Um zu hohe Schulden zu vermeiden, braucht es darum eine Definition of Done. „Gut genug“ ist nämlich ein weiter Begriff, von dem jedes Teammitglied eine andere Vorstellung hat. Wie viele kleinere Abweichungen vom Standard sind noch erlaubt, wann sinkt die Qualität? Wie viele Fehler darf sich das Marketingteam erlauben, um besonders schnell zu reagieren, und wann sollte lieber das Tempo gedrosselt werden? Darüber muss sich das Team einig sein; am besten sollte die Definition of Done sogar schriftlich festgehalten werden, um sie immer wieder nachlesen zu können. Das vermeidet Schulden nicht, macht sie aber besser kontrollierbar. Durch eine gemeinsame Definition des Ziels ist nämlich allen Mitarbeitern bewusst, wann sie überhaupt Schulden machen.

Alles Agile machen?

Außerdem stellt sich im Marketing die Frage, zu welchem Anteil und auf welche Art agile Methoden Eingang ins Marketing finden.

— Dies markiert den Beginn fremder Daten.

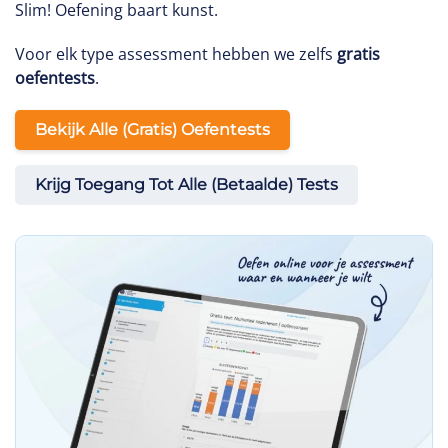
Slim! Oefening baart kunst.
Voor elk type assessment hebben we zelfs
gratis
oefentests
.
Bekijk Alle (gratis) Oefentests
Krijg Toegang Tot Alle (betaalde) Tests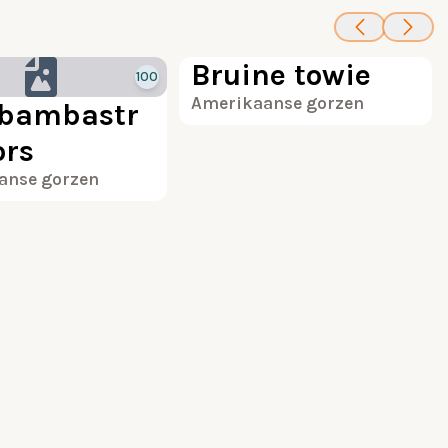
100
Bruine towie
100
Amerikaanse gorzen
abambastr
ors
anse gorzen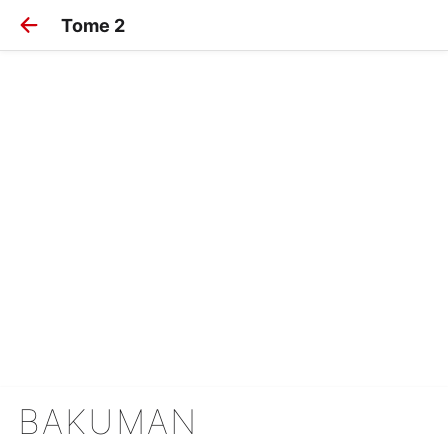
Tome 2
BAKUMAN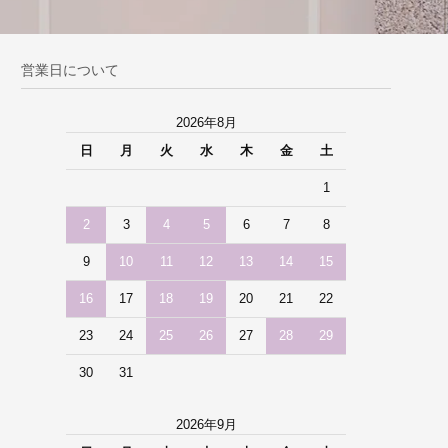
営業日について
2026年8月
日
月
火
水
木
金
土
1
2
3
4
5
6
7
8
9
10
11
12
13
14
15
16
17
18
19
20
21
22
23
24
25
26
27
28
29
30
31
2026年9月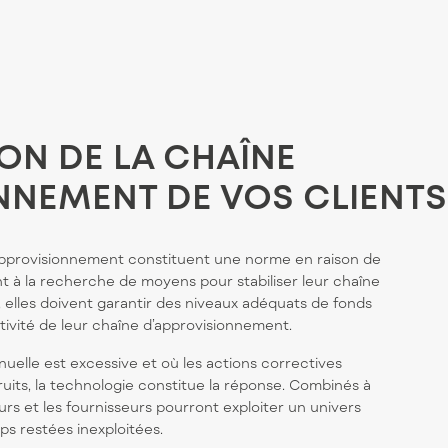
ON DE LA CHAÎNE
NNEMENT DE VOS CLIENTS
approvisionnement constituent une norme en raison de
ont à la recherche de moyens pour stabiliser leur chaîne
 elles doivent garantir des niveaux adéquats de fonds
tivité de leur chaîne d’approvisionnement.
uelle est excessive et où les actions correctives
fruits, la technologie constitue la réponse. Combinés à
urs et les fournisseurs pourront exploiter un univers
ps restées inexploitées.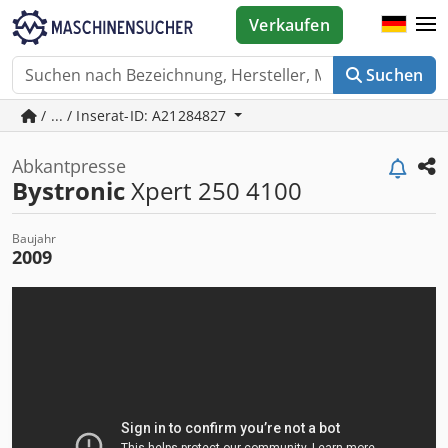
Verkaufen
Suchen
/ ... / Inserat-ID: A21284827
Abkantpresse
Bystronic
Xpert 250 4100
Baujahr
2009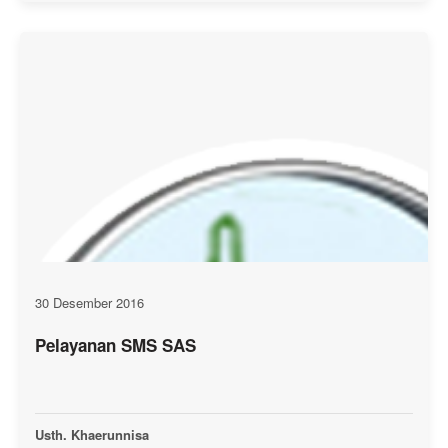
30 Desember 2016
Pelayanan SMS SAS
Usth. Khaerunnisa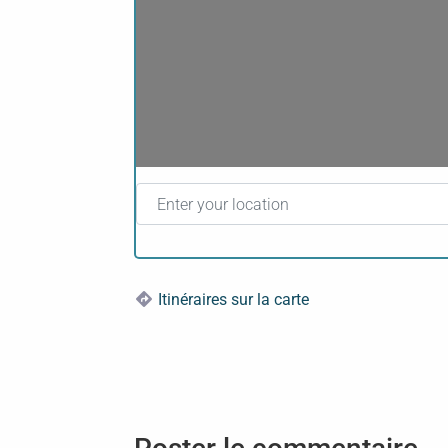
Enter your location
Itinéraires sur la carte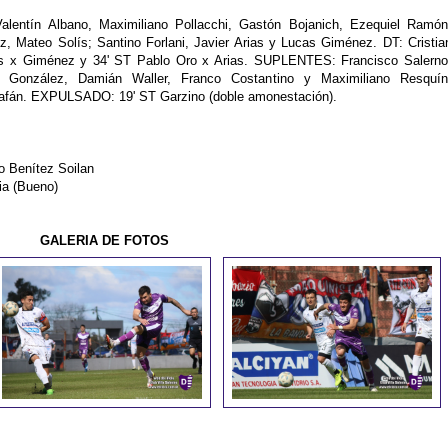
alentín Albano, Maximiliano Pollacchi, Gastón Bojanich, Ezequiel Ramón
 Mateo Solís; Santino Forlani, Javier Arias y Lucas Giménez. DT: Cristia
as x Giménez y 34' ST Pablo Oro x Arias. SUPLENTES: Francisco Salerno
o González, Damián Waller, Franco Costantino y Maximiliano Resquín
fán. EXPULSADO: 19' ST Garzino (doble amonestación).
 Benítez Soilan
ia (Bueno)
GALERIA DE FOTOS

Das agile Social-Media-Team wurde bereits erwähnt; auch darüber hinaus gibt es aber verschiedene Ansätze, um Agile ins Marketing zu integrieren. Die bislang hier dargestellt vollständige Umstellung der Marketingabteilung auf eine agile Arbeitsweise ist dabei nur ein Ansatz unter vielen.

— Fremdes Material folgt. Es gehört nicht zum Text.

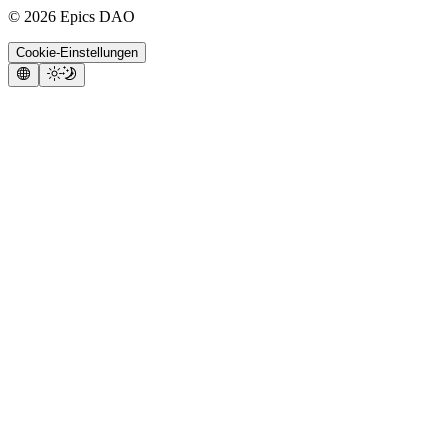
©
2026
Epics DAO
Cookie-Einstellungen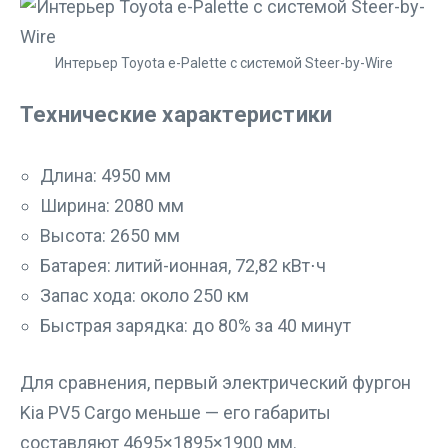
Интерьер Toyota e-Palette с системой Steer-by-Wire
Технические характеристики
Длина: 4950 мм
Ширина: 2080 мм
Высота: 2650 мм
Батарея: литий-ионная, 72,82 кВт⋅ч
Запас хода: около 250 км
Быстрая зарядка: до 80% за 40 минут
Для сравнения, первый электрический фургон
Kia PV5 Cargo меньше — его габариты
составляют 4695×1895×1900 мм.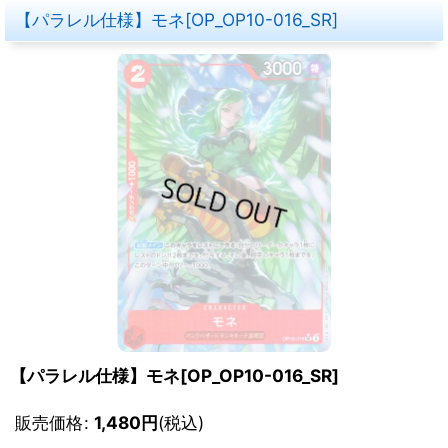
【パラレル仕様】モネ[OP_OP10-016_SR]
【パラレル仕様】モネ[OP_OP10-016_SR]
販売価格
:
1,480
円
(税込)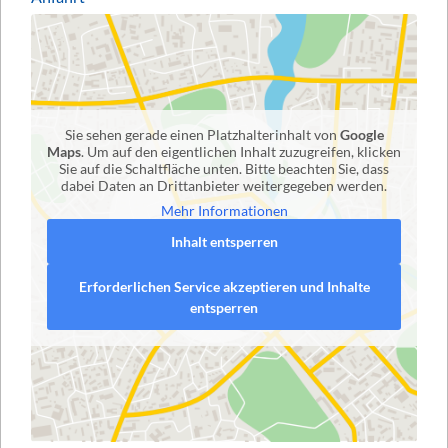
Sie sehen gerade einen Platzhalterinhalt von
Google
Maps
. Um auf den eigentlichen Inhalt zuzugreifen, klicken
Sie auf die Schaltfläche unten. Bitte beachten Sie, dass
dabei Daten an Drittanbieter weitergegeben werden.
Mehr Informationen
Inhalt entsperren
Erforderlichen Service akzeptieren und Inhalte
entsperren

Ein weiterer Ansatz lautet, dass weiterhin 70 Prozent der Ressourcen des Marketingteams in lange im Voraus geplante Marketingmaßnahmen investiert und durch agile Ansätze ergänzt werden. In diesem Fall wird die agile Arbeitsweise als Response-Mechanismus verwendet, der nach der Veröffentlichung einer Marketingmaßnahme zum Lernen und für kleinere, ergänzende Marketingmaßnahmen sowie die Bearbeitung unvorhergesehener Kundenanliegen angewendet wird. Dieser Ansatz kann auch einen guten Einstieg in das agile Marketing darstellen.

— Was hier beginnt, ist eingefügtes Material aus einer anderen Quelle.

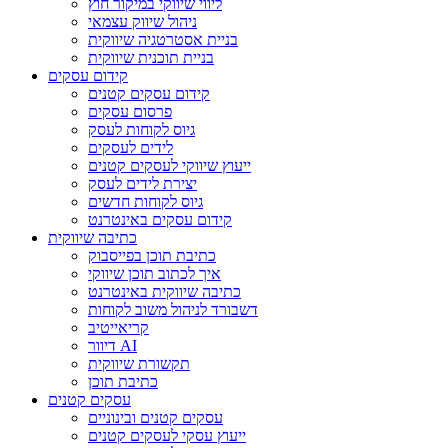
ליווי שיווקי במיקור חוץ
ניהול שיווק עצמאי
בניית אסטרטגיה שיווקית
בניית תוכנית שיווקית
קידום עסקים
קידום עסקים קטנים
פרסום עסקים
גיוס לקוחות לעסק
לידים לעסקים
ייעוץ שיווקי לעסקים קטנים
יצירת לידים לעסק
גיוס לקוחות חדשים
קידום עסקים באינטרנט
כתיבה שיווקית
כתיבת תוכן בפייסבוק
איך לכתוב תוכן שיווקי
כתיבה שיווקית באינטרנט
דשבורד לניהול משוב לקוחות
קריאייטיב
דיוור AI
תקשורת שיווקית
כתיבת תוכן
עסקים קטנים
עסקים קטנים ובינוניים
ייעוץ עסקי לעסקים קטנים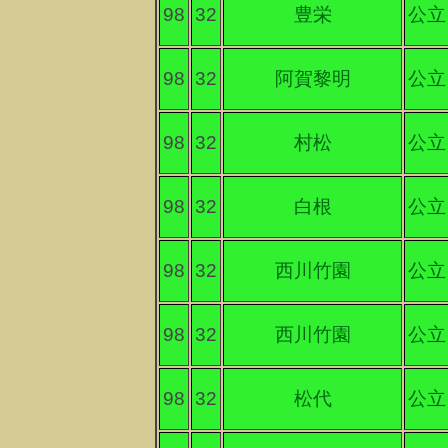
98
32
豊栄
公立
98
32
阿賀黎明
公立
98
32
村松
公立
98
32
白根
公立
98
32
西川竹園
公立
98
32
西川竹園
公立
98
32
松代
公立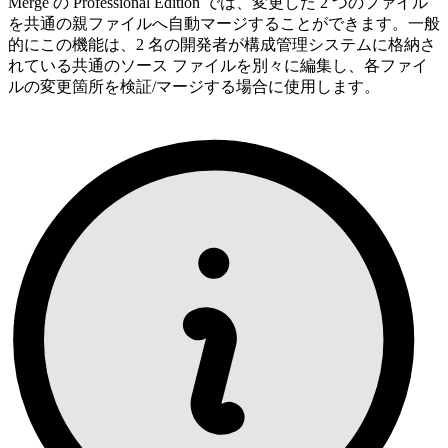
Merge の Professional Edition では、変更した 2 つのファイル
を共通の親ファイルへ自動マージすることができます。一般
的にこの機能は、2 名の開発者が構成管理システムに格納さ
れている共通のソース ファイルを別々に編集し、各ファイ
ルの変更箇所を検証/マージする場合に使用します。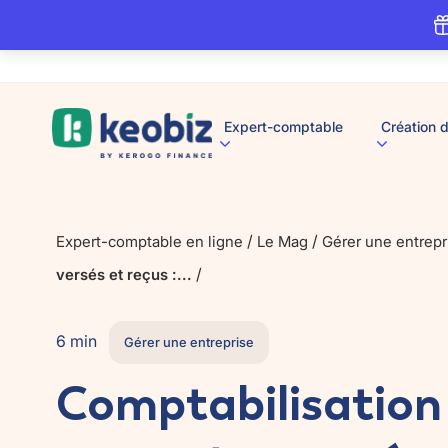
A
Expert-comptable
Création d
c
c
u
e
i
l
/
/
Expert-comptable en ligne
Le Mag
Gérer une entrepr
/
versés et reçus :...
6 min
Gérer une entreprise
Comptabilisation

Um agile Methoden einführen zu können, muss nämlich auch ein guter Zeitpunkt gefunden werden; auch die „Richtung“ entscheidet über den Erfolg. Laufende Projekte lassen sich nur schwer auf Agile umstellen; beim Start neuer Projekte fehlt dann aber die Erfahrung in der agilen Arbeitsweise, um direkt durchstarten zu können. Wird dann ausschließlich vom Management (also von oben) verlangt, dass nun agil gearbeitet werden soll, führt das zu Frust und Stress. Wollen nur die Mitarbeiter agil werden (Agile von unten), ohne dass das Management mitzieht, entstehen Konflikte und Einschränkungen der Arbeitsweise. Einzelne Aufgabenbereiche Agil zu gestalten, kann hier einen guten Mittelweg darstellen, um sich der Arbeitsweise anzunähern.

Fazit

Wer bei agilem Marketing ausschließlich an Tweets denkt, die die aktuellen Hashtag-Trends aufgreifen, hat das Konzept nicht verstanden. Agile kann Marketingteams viel mehr bieten als nur eine Option zur kurzfristigen Reaktion auf aktuelle Social-Media-Entwicklungen. Wer es richtig macht, kann die Methoden sowohl punktuell einsetzen als auch zur Grundlage großer Kampagnen machen. Schnell reagieren zu können, wenn sich irgendetwas ändert, kann nämlich ein entscheidender Wettbewerbsvorteil sein!